At this rate, Elsa would accrue a lot of debt between now and April 26, when—hopefully—state relief would give her some help.

“You know,” she said quietly, “I only need one can of chipped beef.”



ELSA HAD NO SHELVING in the cabin, so she stacked the food carefully in the one box they had and tucked it under the bed. She’d withheld two cans of milk, a pound of coffee, and a bar of soap. Those items she put back in the bag she’d gotten at the store and carried it out of the cabin.

She got into her truck and drove south, past the town of Welty, to the ditch-bank camp, and parked on the side of the road. The field was a sea of standing water and mud, studded with debris. Goods, tree limbs, sheets of metal lay scattered and floating.
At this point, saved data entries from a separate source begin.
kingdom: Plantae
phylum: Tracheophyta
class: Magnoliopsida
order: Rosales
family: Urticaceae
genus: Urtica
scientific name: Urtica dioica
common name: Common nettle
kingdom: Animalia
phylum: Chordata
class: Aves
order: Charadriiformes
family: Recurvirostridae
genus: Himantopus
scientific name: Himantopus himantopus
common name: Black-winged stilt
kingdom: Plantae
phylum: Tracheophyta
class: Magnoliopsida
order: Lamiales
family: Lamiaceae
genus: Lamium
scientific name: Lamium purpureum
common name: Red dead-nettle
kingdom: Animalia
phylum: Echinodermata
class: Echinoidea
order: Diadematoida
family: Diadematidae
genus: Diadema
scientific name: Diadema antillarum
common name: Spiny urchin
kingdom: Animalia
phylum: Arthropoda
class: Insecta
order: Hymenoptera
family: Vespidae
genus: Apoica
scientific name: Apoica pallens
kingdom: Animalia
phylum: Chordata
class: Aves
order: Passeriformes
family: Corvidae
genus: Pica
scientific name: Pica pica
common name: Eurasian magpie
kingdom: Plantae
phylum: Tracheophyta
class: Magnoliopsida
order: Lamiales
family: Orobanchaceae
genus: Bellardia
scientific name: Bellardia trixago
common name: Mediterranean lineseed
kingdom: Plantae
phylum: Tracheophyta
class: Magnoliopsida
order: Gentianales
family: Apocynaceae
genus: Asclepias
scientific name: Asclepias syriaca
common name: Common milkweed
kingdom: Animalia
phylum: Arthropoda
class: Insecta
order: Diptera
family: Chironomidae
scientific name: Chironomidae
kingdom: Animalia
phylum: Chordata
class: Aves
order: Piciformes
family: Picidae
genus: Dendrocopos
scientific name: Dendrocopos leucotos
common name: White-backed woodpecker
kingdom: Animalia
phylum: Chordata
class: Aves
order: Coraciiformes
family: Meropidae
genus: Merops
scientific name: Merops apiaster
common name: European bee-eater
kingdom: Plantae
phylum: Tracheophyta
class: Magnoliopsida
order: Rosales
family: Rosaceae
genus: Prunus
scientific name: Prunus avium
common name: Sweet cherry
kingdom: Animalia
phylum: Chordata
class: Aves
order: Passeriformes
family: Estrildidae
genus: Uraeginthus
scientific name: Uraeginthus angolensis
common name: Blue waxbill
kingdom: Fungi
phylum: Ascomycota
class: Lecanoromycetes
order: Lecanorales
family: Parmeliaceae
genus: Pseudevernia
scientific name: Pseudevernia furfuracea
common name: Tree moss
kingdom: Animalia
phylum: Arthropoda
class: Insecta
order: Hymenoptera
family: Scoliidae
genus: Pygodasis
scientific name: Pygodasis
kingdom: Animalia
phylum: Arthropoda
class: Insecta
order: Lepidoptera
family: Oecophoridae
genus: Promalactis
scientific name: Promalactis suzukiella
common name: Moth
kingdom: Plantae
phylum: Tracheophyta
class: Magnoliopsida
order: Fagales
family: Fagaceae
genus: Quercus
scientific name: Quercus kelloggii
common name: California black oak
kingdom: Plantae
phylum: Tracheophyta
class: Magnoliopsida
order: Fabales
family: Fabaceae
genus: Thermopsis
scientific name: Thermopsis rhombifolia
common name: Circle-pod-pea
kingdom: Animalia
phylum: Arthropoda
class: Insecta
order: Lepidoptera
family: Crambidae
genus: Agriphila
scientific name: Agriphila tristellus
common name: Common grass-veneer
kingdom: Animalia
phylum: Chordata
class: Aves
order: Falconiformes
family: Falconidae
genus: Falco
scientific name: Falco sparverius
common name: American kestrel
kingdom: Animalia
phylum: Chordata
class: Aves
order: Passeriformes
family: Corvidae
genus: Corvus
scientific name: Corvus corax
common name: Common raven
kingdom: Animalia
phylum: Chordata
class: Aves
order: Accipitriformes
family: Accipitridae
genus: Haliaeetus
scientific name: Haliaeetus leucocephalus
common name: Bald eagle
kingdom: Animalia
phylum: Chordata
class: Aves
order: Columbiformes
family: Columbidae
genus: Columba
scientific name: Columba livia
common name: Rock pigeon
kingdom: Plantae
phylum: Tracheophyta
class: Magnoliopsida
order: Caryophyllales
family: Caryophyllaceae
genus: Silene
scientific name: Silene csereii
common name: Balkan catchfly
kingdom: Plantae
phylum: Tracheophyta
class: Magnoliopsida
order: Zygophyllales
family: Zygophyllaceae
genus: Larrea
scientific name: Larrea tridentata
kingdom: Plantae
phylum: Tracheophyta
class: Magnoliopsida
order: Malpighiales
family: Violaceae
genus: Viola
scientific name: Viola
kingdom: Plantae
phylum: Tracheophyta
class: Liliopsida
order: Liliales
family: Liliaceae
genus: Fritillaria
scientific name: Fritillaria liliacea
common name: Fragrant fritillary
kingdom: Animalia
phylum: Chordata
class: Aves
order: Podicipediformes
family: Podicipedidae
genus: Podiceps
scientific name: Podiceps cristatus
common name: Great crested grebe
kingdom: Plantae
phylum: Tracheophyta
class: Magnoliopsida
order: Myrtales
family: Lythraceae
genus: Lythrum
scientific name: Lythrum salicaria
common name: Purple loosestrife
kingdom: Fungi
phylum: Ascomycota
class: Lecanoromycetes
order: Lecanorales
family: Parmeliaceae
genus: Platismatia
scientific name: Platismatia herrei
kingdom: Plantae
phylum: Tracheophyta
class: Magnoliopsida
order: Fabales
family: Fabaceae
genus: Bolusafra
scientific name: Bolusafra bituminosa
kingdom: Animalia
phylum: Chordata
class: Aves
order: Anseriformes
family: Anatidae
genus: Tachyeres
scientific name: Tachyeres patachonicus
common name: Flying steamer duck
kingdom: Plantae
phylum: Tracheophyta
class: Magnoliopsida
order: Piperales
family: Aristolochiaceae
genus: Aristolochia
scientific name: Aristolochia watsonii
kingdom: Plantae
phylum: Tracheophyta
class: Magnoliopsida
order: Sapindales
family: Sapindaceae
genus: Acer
With nowhere else to go, people had begun to move back onto the land and set up camp.

Elsa saw the Deweys’ big farm truck off to the right, half buried in mud. A group of people stood around it.

She carried the groceries across the field, her boots pressing down into the squishy mud, standing water lapping across her ankles now and then.

Jeb and the boys were busy hammering nails into salvaged sheets of plywood. The two girls sat in the back of the truck, playing with ruined dolls in muddy dresses. A broken chair leaned against the mud-clogged stove they had hauled all the way from Alabama, thinking it would go into a house.

They were living in the truck, all six of them.

Elsa saw Jeb and waved. He gave her an ashamed look. “Jean’s at the ditch.”

Elsa’s throat was too tight to allow for words, so she nodded and set the groceries down on the broken chair. Saying nothing, she picked her way through the muddy, debris-strewn field to the ditch.

Jean was at the bank, trying to draw water into a bucket. Elsa came up quietly behind her, feeling guilty that she’d gotten out of this place and ashamed at how grateful she was for it. “Jean,” she said.

Jean turned. In the split second before she smiled, Elsa saw the depth of her friend’s despair. “Elsa,” Jean said. “As you can see, the neighborhood has gone to hell without you.”